Walter J. “John” Williams is an economist with a website called Shadow Government Statistics..
It leads off with an arresting graph claiming to show a big gap between the true rate of inflation and the official Consumer Price Index (CPI):
I don't know if I am qualified to opine as to how accurate this chart is, and to be honest I haven't delved deep enough into the supporting materials to form a view.
But the bones of the argument are simple: the revised official Consumer Price Index (CPI) is a lie, since it leaves out food and energy, and these goods are a major part of household purchases. As the prices of these goods are rising much faster than the items in the basket tracked by the CPI, the series fails to capture the real measure of inflation.
A corollary of this conclusion is that most workers' wages, which were barely keeping up with the CPI if that, have in fact been eroding in real terms (while the richest get much richer).
Why might a government design a misleading CPI in this fashion? The answer is overdetermined. There may be some technical advantages to ignoring cyclical commodities (those pesky 'seasonal adjustments') and manipulated foreign / exogenous commodities, but surely these must pale in the face of the importance of food and fuel?
One cynical reason is that the rate of increase of lots of federal transfer payments are based on the CPI. Keep the CPI down and the feds don't have to pay beneficiaries as much. Should payments to social security beneficiaries be much higher?

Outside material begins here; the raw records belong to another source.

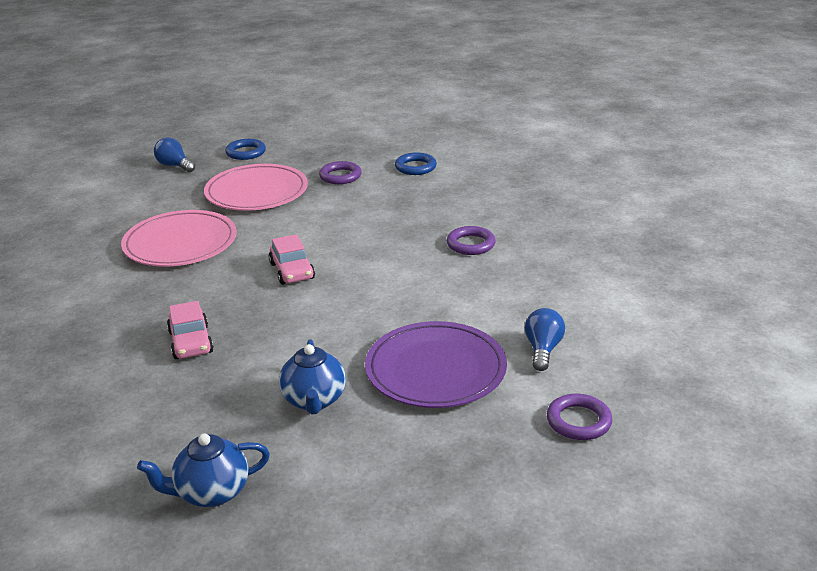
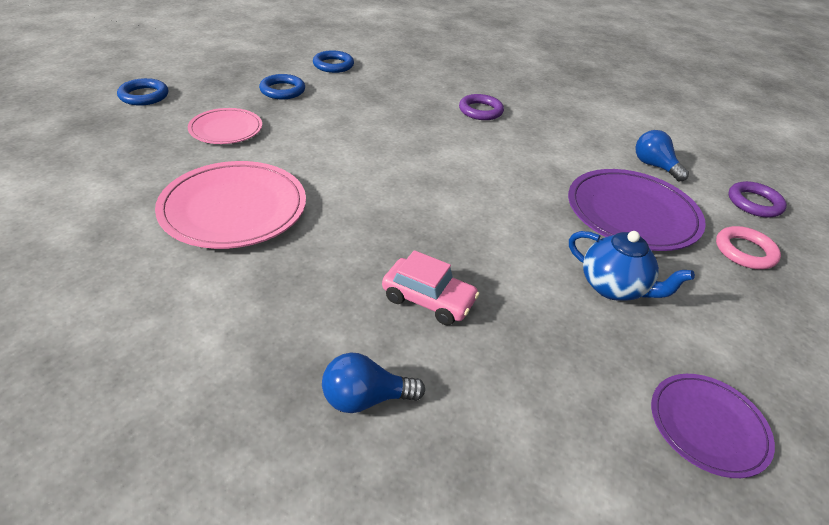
camera: 50 degrees left, 10 degrees up
blue teapot [137,434,270,507] -> purple plate [651,374,775,478]
blue light bulb [154,137,195,172] -> blue light bulb moved to [322,352,425,413]
pink plate [204,164,308,211] -> pink plate [188,108,262,144], size x0.60
pink car [269,234,315,285] -> none
purple ring [319,161,362,184] -> blue ring [259,74,305,99]
none -> pink ring [716,226,781,269]

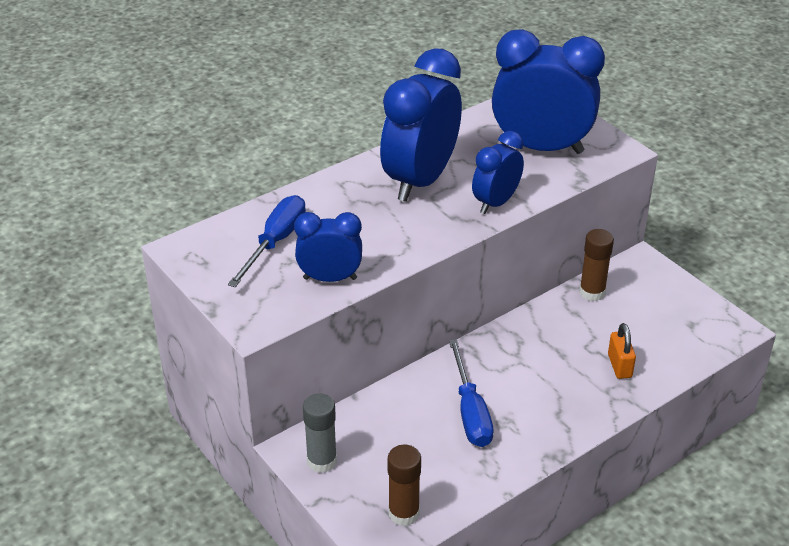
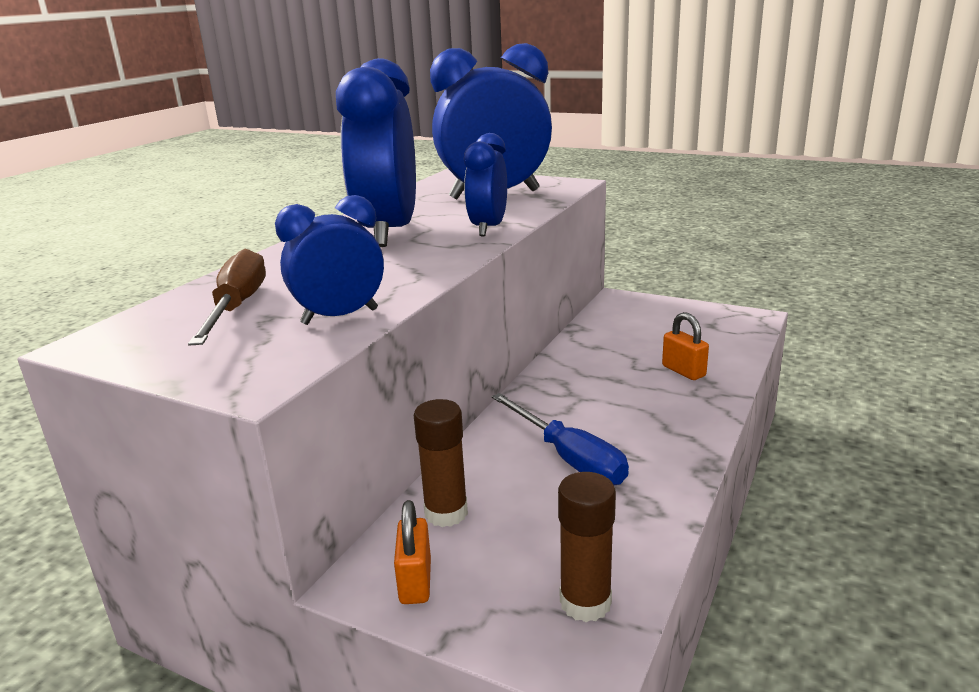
camera: 25 degrees left, 15 degrees down
blue screwdriver [228,195,306,287] -> brown screwdriver [188,249,266,346]
grey glue stick [303,393,337,473] -> orange padlock [394,500,431,604]
brown glue stick [579,229,614,301] -> brown glue stick moved to [414,399,468,527]

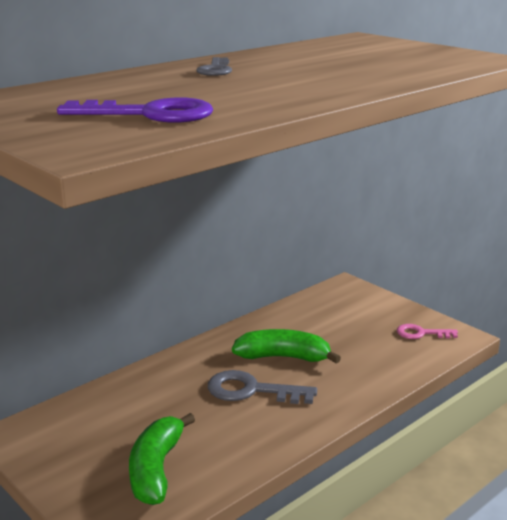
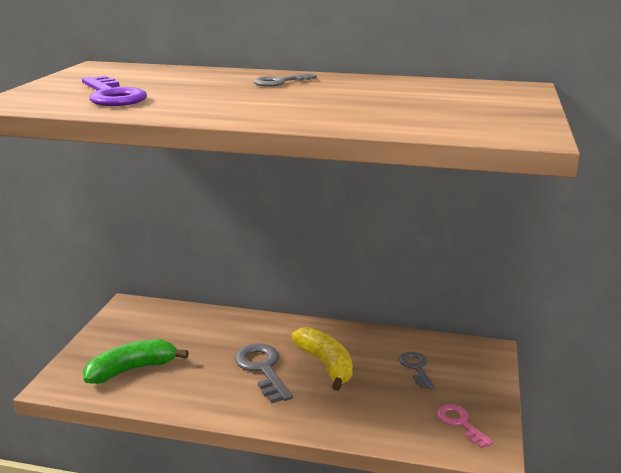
camera: 55 degrees right, 0 degrees up
green banana [232,329,341,364] -> yellow banana [291,327,353,391]
none -> grey key [399,352,434,389]

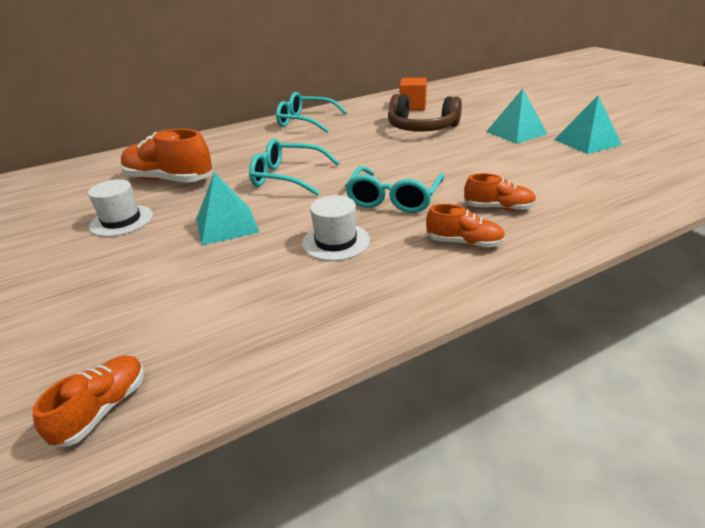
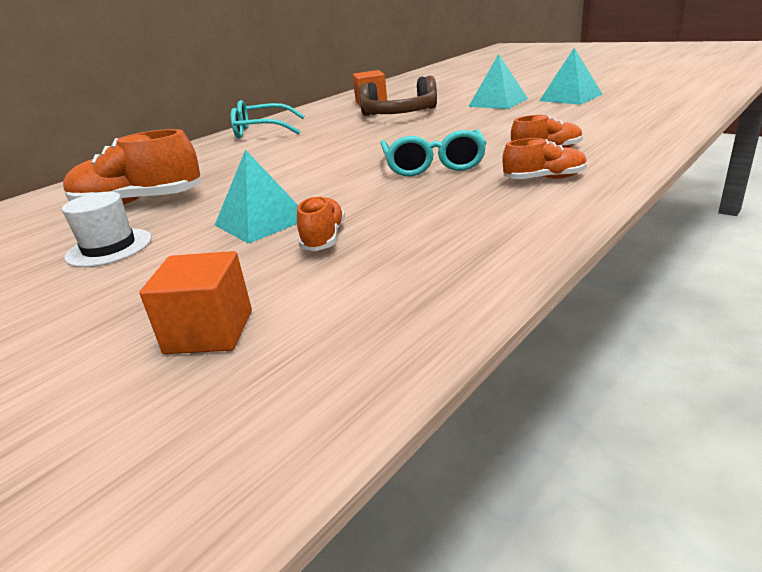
camera: 20 degrees left, 5 degrees down
orange shoe [33,356,144,447] -> orange shoe moved to [297,195,345,251]
turquoise glasses [249,139,340,196] -> none
white hat [302,195,370,261] -> none
none -> orange cube [139,251,252,354]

Another reason that I can imagine (and this is just my idea, not one I found at Shadow Government Statistics) is sort of Straussian. Inflation has a psychological element: people raise prices (or wage demands) in an effort to at least keep pace with inflation, thus spurring more of it. If inflation gets out of control, especially if coupled with lousy monetary and fiscal policy, this competition to stay ahead/stay even can even lead to hyperinflation. One way to keep inflation lower than it might otherwise be is to persuasively mislead people as to extent. If people believe the CPI is a good measure of inflation, and they are therefore deluded into believing that inflation is 2-3% lower than it actually is, that must surely have a significant anti-inflationary effect.
At least until it is found out. Note that Williams also argues that if inflation is measured right, the GDP deflater grows too, shrinking the true measure of GDP…. Do we have national money illusion too?